Remembering the passionate, non-violent champion for civil rights is extra special today. For the first time, visitors can reflect on the man and his life, at the new Martin Luther King, Jr. Memorial, located on the National Mall in Washington, DC.
Dozens of people flocked to the memorial for a ceremony to remember King. Harry Johnson, the president and CEO of the Martin Luther King Jr. National Memorial Project Foundation, laid a wreath at the foot of the memorial this morning.
Rev. Al Sharpton and senior advisor to Interior Secretary Ken Salazar attended the ceremony. You may recall that Salazar recently gave the National Park Service a month to fix an abbreviated version of a quote, etched into the statue centerpiece of the memorial. The quote is from King’s 1968 sermon, The Drum Major Instinct. Writer Maya Angelou and other critics said the current version of the quote made King sound uncharacteristically egotistical.
That unfortunate controversy didn’t stop Valerie Jackson from making a trip to see the new memorial. “When I knew that a work conference was going to be held in DC, being able to see this (MLK, Jr. Memorial) became the primary reason for my visit,” she said. “It’s so awesome to have a memorial, dedicated to an African-American, in the middle of all these other monuments and memorials. This is big.”
Duane Calloway, who hails from Mobile, AL, remembers the 60’s Civil Rights Movement with King at the forefront. “He was our hope during a time when we lived in harsh conditions, and when we were treated like second-class citizens.”
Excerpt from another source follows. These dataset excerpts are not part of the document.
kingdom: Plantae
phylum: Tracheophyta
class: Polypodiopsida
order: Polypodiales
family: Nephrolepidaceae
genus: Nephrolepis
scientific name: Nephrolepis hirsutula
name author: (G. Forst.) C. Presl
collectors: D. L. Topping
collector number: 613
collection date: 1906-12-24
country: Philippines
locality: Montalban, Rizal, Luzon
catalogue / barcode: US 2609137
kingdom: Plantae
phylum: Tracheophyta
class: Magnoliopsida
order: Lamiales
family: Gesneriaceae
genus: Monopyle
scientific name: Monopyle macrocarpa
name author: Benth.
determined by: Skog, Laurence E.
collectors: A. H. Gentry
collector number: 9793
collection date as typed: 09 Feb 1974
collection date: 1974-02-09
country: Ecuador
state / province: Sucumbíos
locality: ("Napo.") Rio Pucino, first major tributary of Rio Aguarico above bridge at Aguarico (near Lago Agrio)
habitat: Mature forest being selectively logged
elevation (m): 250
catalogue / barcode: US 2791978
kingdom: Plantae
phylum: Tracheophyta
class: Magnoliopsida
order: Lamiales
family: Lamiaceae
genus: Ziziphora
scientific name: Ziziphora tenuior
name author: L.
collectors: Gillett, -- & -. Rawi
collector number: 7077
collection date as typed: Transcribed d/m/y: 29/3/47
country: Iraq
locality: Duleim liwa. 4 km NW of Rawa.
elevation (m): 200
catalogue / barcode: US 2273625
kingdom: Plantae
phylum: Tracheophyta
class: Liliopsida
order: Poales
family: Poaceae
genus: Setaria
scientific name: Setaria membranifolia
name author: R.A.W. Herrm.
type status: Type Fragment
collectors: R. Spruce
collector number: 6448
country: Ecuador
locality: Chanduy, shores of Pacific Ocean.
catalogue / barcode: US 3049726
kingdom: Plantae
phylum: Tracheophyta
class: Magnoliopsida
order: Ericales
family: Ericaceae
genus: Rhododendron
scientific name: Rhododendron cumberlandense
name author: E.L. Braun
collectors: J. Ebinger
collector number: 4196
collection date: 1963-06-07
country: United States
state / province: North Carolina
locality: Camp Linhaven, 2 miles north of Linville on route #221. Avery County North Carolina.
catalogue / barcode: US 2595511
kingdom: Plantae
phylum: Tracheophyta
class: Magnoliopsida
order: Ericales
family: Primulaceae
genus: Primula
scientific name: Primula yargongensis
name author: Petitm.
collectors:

That time seems so long ago, and inconceivable to today’s generation. Just ask Sarah Evans, a teacher from Friends Community School in College Park, MD. Her 6th-grade class visited the memorial recently to discuss the importance of King and his significance to the Civil Rights Movement. So we asked Evans if she thought, based on her interactions with students, whether she thought race relations have improved. “Kids are smart, and yes there may be physical differences, but this generation and group of kids embrace those differences. They realize there are more similarities than differences.”
Most people we talked to agree race relations are better because of King’s resilient charge to end inequality. Patricia Hughes, an African-American mother from Norfolk, VA, said things have changed, but she still has a message for her 18-year-old daughter, who will pursue her undergrad degree at the University of North Carolina, Chapel Hill, this year. “I love her dearly, but I’ve also warned her that many obstacles will come her way, and she will have to work extra hard to succeed as a black woman. I just tell her to push through no matter how discouraged she may get. That’s why we’re here.” Hughes said. “Rev. King laid the ground work, but we still have much work to do.”
So today is a time to reflect on how influential MLK was in changing the world, and how we continue to fight for the equal treatment of people regardless of their skin color, gender or sexual preference. It’s what he would have wanted, and it’s how we honor his legacy.